### [ACTIVITY]
Could you repeat the rows from the very first one through the line containing "var nextState = _.deepClone(state)", putting "initialState" wherever "initState" appears and leaving everything else as it is?

※

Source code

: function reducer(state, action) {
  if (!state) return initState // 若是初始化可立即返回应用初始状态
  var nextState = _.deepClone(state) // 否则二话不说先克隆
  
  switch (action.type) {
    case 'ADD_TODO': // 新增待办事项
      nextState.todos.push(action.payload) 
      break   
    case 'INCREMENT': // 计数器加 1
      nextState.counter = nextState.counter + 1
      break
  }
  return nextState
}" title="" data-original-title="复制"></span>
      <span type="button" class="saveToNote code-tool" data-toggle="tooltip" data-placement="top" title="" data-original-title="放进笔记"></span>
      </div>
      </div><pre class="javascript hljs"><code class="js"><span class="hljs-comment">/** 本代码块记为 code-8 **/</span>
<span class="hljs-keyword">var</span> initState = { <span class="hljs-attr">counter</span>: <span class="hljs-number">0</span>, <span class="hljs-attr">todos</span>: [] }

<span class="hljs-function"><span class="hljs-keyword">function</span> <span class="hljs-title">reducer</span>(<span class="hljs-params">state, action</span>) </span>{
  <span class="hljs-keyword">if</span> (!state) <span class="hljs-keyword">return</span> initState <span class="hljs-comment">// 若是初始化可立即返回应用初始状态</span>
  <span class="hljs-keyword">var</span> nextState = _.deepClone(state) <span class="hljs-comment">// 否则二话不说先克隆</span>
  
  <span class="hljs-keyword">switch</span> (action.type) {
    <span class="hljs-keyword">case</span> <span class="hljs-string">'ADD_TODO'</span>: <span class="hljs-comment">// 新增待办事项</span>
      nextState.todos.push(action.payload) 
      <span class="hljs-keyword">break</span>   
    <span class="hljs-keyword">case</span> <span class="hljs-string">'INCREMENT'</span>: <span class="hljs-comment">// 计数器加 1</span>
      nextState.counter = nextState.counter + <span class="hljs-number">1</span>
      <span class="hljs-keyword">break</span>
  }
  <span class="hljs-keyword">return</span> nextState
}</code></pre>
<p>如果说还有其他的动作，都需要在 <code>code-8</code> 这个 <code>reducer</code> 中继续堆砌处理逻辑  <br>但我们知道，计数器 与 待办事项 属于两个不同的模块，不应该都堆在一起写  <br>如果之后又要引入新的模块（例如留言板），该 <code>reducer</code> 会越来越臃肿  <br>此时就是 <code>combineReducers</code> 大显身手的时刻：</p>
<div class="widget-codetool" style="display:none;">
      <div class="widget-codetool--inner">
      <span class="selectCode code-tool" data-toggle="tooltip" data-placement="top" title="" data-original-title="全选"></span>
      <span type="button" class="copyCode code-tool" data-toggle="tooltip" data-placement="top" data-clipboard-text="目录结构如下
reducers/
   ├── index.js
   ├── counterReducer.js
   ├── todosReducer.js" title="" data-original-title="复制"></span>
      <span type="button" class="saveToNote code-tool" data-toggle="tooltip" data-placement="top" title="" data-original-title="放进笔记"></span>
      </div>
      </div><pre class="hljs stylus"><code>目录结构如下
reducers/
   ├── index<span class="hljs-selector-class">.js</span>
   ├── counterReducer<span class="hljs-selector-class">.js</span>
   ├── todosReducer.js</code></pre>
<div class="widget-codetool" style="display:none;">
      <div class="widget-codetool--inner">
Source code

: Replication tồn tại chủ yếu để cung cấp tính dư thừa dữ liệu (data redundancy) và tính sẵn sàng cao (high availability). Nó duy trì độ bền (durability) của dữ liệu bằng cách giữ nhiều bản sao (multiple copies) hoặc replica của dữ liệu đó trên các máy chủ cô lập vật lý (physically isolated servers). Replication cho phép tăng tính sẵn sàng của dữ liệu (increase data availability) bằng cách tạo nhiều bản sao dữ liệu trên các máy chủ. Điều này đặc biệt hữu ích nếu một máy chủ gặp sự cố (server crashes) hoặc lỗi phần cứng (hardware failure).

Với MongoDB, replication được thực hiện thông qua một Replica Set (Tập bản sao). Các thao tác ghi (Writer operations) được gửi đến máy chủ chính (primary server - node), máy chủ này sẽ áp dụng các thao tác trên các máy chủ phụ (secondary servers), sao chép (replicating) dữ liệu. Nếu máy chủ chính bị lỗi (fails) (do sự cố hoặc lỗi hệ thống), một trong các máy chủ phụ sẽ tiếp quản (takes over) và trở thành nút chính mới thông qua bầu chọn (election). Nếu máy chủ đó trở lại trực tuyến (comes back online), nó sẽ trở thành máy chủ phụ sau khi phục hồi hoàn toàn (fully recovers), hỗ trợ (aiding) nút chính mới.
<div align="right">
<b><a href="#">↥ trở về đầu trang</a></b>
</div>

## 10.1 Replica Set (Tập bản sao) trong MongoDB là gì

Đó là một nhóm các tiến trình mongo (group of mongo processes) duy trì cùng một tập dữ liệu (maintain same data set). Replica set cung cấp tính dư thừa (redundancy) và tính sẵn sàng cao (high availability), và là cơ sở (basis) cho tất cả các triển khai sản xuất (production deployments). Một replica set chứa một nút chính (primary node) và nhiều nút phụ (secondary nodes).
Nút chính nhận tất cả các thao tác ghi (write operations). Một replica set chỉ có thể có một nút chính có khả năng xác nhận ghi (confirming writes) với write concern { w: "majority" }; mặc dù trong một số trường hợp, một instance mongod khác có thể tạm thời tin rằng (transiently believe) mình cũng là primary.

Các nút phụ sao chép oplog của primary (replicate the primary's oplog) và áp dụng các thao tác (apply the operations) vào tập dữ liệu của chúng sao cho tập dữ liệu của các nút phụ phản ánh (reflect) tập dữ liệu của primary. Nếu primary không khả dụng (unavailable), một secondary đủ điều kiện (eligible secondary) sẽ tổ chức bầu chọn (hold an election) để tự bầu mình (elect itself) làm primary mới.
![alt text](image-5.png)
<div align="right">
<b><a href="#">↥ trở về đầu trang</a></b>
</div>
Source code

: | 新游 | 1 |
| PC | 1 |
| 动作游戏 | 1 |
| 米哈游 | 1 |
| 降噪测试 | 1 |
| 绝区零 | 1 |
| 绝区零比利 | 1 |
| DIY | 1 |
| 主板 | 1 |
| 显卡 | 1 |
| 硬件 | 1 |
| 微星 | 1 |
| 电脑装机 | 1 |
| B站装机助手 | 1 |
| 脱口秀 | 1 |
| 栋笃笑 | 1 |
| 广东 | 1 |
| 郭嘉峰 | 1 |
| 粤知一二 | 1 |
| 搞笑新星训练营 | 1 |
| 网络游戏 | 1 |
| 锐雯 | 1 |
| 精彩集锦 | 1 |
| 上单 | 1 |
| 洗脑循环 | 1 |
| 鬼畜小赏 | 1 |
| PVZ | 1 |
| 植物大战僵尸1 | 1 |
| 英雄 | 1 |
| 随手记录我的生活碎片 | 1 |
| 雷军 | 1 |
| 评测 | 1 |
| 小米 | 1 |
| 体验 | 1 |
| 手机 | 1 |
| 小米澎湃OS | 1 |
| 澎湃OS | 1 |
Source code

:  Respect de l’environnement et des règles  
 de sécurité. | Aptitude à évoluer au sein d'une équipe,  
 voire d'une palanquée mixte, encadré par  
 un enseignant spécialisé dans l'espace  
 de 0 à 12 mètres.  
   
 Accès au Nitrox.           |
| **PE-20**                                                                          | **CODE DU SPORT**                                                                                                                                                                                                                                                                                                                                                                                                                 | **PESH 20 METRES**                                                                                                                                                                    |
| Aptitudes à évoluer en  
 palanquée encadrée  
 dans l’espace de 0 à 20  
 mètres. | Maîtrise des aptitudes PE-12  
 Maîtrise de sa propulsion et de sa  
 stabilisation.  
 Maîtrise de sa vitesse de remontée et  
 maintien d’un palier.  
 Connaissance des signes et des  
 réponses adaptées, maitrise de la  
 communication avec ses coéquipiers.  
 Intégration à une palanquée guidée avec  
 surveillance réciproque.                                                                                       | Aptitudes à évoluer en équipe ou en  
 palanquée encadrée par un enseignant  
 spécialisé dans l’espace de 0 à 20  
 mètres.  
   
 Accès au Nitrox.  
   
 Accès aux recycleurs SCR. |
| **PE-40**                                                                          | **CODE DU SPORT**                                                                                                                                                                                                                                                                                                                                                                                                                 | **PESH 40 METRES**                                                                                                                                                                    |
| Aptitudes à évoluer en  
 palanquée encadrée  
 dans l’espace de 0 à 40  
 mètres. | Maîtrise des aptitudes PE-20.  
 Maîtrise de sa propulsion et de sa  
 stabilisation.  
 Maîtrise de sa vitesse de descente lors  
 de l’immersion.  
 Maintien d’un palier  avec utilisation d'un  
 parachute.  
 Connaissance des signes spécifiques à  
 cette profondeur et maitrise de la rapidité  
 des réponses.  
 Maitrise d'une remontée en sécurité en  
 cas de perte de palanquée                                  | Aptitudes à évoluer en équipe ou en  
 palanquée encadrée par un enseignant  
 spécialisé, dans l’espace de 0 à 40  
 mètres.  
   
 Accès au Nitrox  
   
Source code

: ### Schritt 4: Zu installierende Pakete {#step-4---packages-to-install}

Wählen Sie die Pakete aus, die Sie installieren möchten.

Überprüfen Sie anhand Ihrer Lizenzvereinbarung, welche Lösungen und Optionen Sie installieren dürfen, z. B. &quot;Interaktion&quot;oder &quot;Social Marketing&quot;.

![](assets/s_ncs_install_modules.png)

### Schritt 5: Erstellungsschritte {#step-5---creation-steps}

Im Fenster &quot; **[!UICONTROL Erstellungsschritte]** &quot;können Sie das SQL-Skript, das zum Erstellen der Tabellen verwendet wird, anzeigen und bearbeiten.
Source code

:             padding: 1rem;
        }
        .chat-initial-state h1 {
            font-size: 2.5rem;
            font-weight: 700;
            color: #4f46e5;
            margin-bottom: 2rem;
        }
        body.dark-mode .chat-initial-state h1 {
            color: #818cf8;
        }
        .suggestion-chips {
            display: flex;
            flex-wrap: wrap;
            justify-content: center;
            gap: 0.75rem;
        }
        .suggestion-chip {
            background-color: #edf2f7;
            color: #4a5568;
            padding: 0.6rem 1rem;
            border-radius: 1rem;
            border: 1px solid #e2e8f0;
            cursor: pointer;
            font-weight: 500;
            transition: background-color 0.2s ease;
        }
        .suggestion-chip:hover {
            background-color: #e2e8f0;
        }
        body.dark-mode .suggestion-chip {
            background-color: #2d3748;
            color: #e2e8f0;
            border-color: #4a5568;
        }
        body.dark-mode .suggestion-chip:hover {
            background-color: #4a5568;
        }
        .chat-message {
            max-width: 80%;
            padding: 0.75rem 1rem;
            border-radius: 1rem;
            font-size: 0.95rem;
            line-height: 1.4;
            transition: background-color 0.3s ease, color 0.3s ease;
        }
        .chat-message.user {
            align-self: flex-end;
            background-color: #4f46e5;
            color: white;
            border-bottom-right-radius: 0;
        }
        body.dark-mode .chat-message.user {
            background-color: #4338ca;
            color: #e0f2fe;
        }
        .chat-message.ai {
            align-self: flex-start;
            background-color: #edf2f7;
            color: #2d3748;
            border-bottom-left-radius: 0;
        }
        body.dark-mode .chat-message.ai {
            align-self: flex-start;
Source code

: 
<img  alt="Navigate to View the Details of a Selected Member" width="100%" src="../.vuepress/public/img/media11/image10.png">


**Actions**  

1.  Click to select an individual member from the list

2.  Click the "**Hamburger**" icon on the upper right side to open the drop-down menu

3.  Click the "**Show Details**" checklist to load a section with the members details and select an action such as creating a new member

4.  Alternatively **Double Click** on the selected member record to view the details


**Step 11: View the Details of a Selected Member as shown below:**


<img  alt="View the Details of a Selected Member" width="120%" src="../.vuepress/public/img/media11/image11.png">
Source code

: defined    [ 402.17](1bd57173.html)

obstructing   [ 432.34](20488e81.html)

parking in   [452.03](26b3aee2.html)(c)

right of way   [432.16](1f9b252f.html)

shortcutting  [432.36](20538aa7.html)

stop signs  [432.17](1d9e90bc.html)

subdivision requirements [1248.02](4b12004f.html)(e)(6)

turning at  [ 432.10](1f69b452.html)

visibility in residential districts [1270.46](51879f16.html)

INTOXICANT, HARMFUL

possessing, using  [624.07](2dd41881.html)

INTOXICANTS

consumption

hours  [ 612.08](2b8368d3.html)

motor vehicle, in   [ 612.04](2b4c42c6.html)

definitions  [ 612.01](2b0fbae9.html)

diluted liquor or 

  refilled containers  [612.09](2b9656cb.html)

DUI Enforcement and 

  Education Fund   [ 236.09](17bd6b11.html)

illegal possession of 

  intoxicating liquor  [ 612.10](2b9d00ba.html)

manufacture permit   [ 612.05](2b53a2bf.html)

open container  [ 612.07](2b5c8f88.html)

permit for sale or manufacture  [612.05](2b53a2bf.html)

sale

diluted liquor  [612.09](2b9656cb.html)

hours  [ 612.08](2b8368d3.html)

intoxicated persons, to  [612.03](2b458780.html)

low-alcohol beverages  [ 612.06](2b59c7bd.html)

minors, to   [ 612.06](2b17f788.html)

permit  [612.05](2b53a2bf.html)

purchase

※

### [REPLY TO THE TASK]
Source code

: function reducer(state, action) {
  if (!state) return initialState // 若是初始化可立即返回应用初始状态
  var nextState = _.deepClone(state) // 否则二话不说先克隆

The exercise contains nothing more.